R package management for SQL Server

This topic describes the package management features that you can use to manage R packages that are running on an instance of SQL Server.

Applies to: SQL Server 2016 R Services, SQL Server 2017 Machine Learning Services

Package management using T-SQL

You can continue to install R packages as an administrator on the computer, if you have those privileges, and if you are the only person using the server for machine learning jobs.

However, if you need to share packages with others, or if multiple people need to run machine learning jobs on the server, it is more efficient to set up a shared package library. SQL Server supports this through database roles.

The database administrator is responsible for setting up roles and adding users to the roles. Through roles, the database administrator can control who has permission to add or remove R packages from the SQL Server environment, and can audit package installation.

Database roles for package management

The following new database roles support secure installation and R package management in SQL Server:

  • rpkgs-users: Allows users to use any shared packages that were installed by members of the rpkgs-shared role.

  • rpkgs-private: Provides access to shared packages with the same permissions as the rpkgs-users role. Members of this role can also install, remove and use privately scoped packages.

  • rpkgs-shared: Provides the same permissions as the rpkgs-private role. Users who are members of this role can also install or remove shared packages.

  • db_owner: Has the same permissions as the rpkgs-shared role. Can also grant users the right to install or remove both shared and private packages.

Creating an external package library using T-SQL

In addition, SQL Server 2017 supports the T-SQL statement, CREATE EXTERNAL LIBRARY, to support management by database administrator of external libraries. Currently you can use this statement to create Windows-based libraries for R. Additional support is planned in future for Python packages, and for packages written for execution on other platforms, such as Linux.

For more information, see CREATE EXTERNAL LIBRARY.
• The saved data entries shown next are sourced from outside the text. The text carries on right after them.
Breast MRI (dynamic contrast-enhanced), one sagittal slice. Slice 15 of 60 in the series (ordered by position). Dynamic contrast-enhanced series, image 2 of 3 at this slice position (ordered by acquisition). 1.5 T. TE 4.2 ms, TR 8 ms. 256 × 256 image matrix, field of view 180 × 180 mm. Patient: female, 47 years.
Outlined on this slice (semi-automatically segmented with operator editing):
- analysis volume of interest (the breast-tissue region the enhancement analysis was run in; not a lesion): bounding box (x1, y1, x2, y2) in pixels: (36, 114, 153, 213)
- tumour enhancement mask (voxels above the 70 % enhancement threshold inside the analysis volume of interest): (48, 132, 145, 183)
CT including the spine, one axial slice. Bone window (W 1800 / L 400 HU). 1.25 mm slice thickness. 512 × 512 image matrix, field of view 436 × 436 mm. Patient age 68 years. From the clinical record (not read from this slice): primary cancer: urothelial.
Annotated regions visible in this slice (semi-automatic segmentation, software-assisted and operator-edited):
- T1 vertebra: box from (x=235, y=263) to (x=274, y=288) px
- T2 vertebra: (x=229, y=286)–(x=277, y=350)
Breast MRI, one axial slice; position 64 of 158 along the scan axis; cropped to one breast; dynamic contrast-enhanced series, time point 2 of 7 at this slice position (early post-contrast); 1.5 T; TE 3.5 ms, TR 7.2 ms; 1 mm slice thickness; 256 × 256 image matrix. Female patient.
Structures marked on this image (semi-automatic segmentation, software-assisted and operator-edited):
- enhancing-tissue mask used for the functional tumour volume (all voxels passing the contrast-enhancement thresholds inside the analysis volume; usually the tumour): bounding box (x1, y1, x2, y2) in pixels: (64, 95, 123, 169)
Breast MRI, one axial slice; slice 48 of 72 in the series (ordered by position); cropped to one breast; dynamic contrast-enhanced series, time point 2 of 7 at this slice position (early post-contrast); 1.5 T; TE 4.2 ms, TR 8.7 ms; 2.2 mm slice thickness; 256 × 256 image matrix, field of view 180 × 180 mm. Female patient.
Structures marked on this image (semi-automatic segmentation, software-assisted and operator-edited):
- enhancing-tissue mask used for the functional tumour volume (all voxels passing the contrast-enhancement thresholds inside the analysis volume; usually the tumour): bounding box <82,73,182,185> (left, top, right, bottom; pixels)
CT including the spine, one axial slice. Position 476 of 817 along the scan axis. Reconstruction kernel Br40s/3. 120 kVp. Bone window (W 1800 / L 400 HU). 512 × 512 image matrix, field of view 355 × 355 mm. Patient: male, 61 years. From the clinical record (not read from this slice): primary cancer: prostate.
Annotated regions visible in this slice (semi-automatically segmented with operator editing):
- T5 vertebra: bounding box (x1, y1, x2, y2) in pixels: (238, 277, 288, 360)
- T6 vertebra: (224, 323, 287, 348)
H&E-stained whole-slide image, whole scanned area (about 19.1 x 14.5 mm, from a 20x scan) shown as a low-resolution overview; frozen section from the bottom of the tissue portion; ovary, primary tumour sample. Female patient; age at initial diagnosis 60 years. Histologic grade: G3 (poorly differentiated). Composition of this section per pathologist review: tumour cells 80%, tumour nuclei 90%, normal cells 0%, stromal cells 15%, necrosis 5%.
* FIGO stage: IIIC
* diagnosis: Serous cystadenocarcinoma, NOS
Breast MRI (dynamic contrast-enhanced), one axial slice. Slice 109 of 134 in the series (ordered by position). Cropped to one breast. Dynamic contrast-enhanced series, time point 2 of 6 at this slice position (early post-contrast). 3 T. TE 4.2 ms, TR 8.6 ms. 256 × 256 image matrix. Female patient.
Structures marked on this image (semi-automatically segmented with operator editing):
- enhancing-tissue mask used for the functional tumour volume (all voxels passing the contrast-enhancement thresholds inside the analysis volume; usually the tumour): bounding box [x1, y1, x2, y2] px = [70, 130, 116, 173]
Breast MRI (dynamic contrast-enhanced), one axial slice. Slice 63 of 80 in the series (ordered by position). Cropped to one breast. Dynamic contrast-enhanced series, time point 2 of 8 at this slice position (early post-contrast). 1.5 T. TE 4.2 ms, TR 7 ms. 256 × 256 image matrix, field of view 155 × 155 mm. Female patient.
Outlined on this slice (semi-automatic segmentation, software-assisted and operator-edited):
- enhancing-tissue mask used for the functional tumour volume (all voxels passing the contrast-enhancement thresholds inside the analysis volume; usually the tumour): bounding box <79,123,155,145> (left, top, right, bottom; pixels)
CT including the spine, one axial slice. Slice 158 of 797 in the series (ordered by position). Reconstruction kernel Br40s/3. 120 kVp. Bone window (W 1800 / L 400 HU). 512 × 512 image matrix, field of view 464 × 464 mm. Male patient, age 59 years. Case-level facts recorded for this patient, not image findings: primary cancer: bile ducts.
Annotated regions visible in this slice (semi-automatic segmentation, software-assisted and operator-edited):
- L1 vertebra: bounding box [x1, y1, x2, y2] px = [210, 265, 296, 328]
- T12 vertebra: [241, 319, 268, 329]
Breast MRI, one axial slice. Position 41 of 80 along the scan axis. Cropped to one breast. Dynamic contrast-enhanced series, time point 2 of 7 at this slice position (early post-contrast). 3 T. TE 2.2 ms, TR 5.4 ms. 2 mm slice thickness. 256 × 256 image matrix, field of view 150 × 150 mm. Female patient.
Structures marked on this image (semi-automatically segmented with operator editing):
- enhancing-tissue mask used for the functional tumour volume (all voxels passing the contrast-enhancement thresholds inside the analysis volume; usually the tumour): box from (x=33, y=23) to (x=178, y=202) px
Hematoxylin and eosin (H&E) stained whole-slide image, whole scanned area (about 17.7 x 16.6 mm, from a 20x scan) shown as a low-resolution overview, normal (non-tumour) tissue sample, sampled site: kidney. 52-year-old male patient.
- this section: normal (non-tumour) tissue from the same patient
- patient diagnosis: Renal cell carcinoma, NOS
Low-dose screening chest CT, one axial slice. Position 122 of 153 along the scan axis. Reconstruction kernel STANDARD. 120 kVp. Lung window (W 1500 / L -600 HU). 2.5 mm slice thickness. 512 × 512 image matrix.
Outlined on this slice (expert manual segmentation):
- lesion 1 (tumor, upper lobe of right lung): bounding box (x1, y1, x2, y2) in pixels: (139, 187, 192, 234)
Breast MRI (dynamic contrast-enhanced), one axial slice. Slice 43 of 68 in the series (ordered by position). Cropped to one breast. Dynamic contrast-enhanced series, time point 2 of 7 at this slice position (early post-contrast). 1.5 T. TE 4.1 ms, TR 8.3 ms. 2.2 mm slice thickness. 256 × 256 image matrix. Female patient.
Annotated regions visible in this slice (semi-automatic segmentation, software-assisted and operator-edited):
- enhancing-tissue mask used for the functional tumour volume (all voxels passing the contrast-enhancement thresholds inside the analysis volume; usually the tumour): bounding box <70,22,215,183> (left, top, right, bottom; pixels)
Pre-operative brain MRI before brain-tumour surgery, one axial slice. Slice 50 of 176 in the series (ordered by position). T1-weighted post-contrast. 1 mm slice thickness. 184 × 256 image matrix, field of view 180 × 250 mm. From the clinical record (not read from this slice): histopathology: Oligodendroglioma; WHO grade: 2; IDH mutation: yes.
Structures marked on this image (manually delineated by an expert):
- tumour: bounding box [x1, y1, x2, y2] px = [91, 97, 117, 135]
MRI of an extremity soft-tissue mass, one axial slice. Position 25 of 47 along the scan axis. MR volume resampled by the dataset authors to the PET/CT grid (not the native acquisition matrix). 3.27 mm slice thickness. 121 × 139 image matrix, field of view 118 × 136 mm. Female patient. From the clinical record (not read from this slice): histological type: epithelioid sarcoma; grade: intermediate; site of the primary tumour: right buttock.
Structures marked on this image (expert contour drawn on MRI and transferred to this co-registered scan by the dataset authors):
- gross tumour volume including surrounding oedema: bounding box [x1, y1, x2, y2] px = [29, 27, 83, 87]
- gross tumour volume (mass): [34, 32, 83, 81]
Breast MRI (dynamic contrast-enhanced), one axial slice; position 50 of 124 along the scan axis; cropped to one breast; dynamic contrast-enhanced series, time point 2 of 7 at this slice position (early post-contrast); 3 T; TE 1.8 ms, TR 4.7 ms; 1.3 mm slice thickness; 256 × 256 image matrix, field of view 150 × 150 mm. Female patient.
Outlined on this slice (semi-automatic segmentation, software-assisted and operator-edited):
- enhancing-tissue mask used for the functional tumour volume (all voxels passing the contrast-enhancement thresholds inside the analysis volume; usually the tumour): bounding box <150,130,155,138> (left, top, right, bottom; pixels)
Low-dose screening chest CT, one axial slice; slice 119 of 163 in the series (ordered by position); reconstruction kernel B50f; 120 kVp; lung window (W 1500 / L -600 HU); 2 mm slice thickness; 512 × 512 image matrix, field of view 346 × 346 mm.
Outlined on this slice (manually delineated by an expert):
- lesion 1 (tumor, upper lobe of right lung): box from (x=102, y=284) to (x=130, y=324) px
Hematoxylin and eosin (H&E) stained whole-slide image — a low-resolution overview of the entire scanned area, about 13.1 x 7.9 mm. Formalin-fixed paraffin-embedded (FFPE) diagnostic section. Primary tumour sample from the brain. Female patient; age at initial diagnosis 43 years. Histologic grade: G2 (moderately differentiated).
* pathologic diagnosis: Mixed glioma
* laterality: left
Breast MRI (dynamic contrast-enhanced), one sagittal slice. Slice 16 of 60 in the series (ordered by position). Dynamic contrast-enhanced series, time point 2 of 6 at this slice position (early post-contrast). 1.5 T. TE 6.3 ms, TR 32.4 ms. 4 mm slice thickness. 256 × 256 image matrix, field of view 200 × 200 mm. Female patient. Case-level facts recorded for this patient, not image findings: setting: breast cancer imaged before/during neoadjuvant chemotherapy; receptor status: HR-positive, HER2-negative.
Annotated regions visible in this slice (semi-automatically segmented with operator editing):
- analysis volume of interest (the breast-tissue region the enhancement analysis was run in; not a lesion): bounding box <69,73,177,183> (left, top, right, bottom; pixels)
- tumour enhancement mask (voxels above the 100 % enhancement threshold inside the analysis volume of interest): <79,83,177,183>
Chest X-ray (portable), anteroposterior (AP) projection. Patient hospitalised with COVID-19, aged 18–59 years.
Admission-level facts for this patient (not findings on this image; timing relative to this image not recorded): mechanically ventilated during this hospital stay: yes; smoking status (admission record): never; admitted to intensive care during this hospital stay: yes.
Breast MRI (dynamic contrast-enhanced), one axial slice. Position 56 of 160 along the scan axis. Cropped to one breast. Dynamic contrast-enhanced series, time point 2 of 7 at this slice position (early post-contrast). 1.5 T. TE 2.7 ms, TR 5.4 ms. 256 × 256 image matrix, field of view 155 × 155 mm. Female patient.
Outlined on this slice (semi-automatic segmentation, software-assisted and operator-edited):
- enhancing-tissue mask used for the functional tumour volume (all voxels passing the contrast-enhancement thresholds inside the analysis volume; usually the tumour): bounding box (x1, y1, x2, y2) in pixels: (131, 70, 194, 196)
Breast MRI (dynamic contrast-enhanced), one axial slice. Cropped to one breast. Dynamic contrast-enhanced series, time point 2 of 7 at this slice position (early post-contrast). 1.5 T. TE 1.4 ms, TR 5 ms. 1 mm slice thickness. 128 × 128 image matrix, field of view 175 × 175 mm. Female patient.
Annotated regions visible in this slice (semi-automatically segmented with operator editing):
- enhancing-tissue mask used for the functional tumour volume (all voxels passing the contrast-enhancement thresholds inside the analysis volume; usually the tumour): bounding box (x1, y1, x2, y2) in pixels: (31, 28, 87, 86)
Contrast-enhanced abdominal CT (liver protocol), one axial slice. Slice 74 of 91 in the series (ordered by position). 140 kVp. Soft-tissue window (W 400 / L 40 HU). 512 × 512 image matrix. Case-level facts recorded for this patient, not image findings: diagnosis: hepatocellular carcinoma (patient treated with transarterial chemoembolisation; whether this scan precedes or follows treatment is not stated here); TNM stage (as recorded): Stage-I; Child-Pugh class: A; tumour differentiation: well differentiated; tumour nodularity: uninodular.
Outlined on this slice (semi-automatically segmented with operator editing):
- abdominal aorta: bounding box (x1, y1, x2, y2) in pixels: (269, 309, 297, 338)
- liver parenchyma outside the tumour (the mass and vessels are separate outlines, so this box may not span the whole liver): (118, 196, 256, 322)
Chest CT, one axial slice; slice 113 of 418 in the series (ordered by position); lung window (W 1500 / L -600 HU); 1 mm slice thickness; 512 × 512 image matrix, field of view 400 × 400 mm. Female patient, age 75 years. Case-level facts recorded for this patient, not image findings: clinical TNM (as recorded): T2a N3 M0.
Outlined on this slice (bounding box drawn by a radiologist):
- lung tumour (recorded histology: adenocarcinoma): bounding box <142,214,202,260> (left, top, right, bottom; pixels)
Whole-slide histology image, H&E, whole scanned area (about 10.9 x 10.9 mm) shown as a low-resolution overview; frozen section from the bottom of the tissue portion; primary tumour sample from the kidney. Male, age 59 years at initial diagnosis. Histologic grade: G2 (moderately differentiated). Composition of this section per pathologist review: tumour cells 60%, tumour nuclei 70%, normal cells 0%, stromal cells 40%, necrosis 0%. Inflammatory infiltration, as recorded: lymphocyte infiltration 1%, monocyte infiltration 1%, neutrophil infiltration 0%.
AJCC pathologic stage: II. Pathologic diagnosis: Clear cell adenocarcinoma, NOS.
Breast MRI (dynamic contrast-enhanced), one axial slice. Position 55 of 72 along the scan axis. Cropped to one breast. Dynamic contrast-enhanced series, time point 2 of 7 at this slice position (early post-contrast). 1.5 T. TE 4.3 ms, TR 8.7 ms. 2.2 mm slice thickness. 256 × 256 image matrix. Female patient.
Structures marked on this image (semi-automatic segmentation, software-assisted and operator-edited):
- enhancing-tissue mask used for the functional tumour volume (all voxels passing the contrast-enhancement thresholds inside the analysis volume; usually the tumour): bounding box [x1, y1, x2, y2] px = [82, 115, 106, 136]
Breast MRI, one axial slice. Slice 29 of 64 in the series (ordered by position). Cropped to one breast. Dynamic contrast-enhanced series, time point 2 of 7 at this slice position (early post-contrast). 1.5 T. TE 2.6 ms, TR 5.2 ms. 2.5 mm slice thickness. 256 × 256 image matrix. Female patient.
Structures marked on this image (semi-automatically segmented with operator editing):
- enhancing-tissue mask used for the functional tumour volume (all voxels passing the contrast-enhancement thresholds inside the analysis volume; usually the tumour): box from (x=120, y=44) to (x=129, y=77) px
Package management using R

The RevoScaleR package now includes functions to support easier installation and management of R packages. These new functions, combined with database roles for package management, supports these scenarios:

  • The data scientist can install needed R packages on SQL Server without having administrative access to the SQL Server computer.
  • The packages are installed on a per database basis, and when the database is moved, the packages move with it.
  • It is easier to share packages with others. If you set up a local package repository, each data scientist can use the repository to install packages to his or her own database.
  • The database administrator does not need to learn how to run R commands, and doesn't need to track complex package dependencies.
  • The DBA can use familiar database roles to control which SQL Server users are permitted to install, uninstall, or use packages.

R package management functions

The following package management functions are provided in RevoScaleR, for installation and removal of packages in a specified compute context:

  • rxInstalledPackages: Find information about packages installed in the specified compute context.

  • rxInstallPackages: Install packages into a compute context, either from a specified repository, or by reading locally saved zipped packages.

  • rxRemovePackages: Remove installed packages from a compute context.

  • rxFindPackage: Get the path for one or more packages in the specified compute context.

  • rxSyncPackages: Copies a package library between the file system and databases in the specified compute contexts.

  • rxSqlLibPaths: Get the search path for the library trees for packages while executing inside the SQL Server.

These packages are also included by default in SQL Server 2017. You can add the packages to an instance of SQL Server 2016 if you upgrade the instance to use at least Microsoft R 9.0.1. For more information, see Using SqlBindR.exe to upgrade R.

For information about these functions, see the RevoScaleR function reference pages: (https://docs.microsoft.com/r-server/r-reference/revoscaler/revoscaler)

How package management works

If you have permission to install packages, you run one of the package management functions from your R code and specify the compute context where packages are to be added or removed. The compute context can be your local computer or a database on the SQL Server instance. If the call to install packages is run on SQL Server, your credentials determine whether the operation can be completed on the server. The package installation functions check for dependencies and ensure that any related packages can be installed to SQL Server, just like R package installation in the local compute context. The function that uninstalls packages also computes dependencies and ensures that packages that are no longer used by other packages on SQL Server are removed, to free up resources.

Each data scientist can install private packages that are not visible to others, creating a private sandbox for R packages. Because packages can be scoped to a database and each user gets an isolated package sandbox in each database, it is easier to install different versions of the same R package.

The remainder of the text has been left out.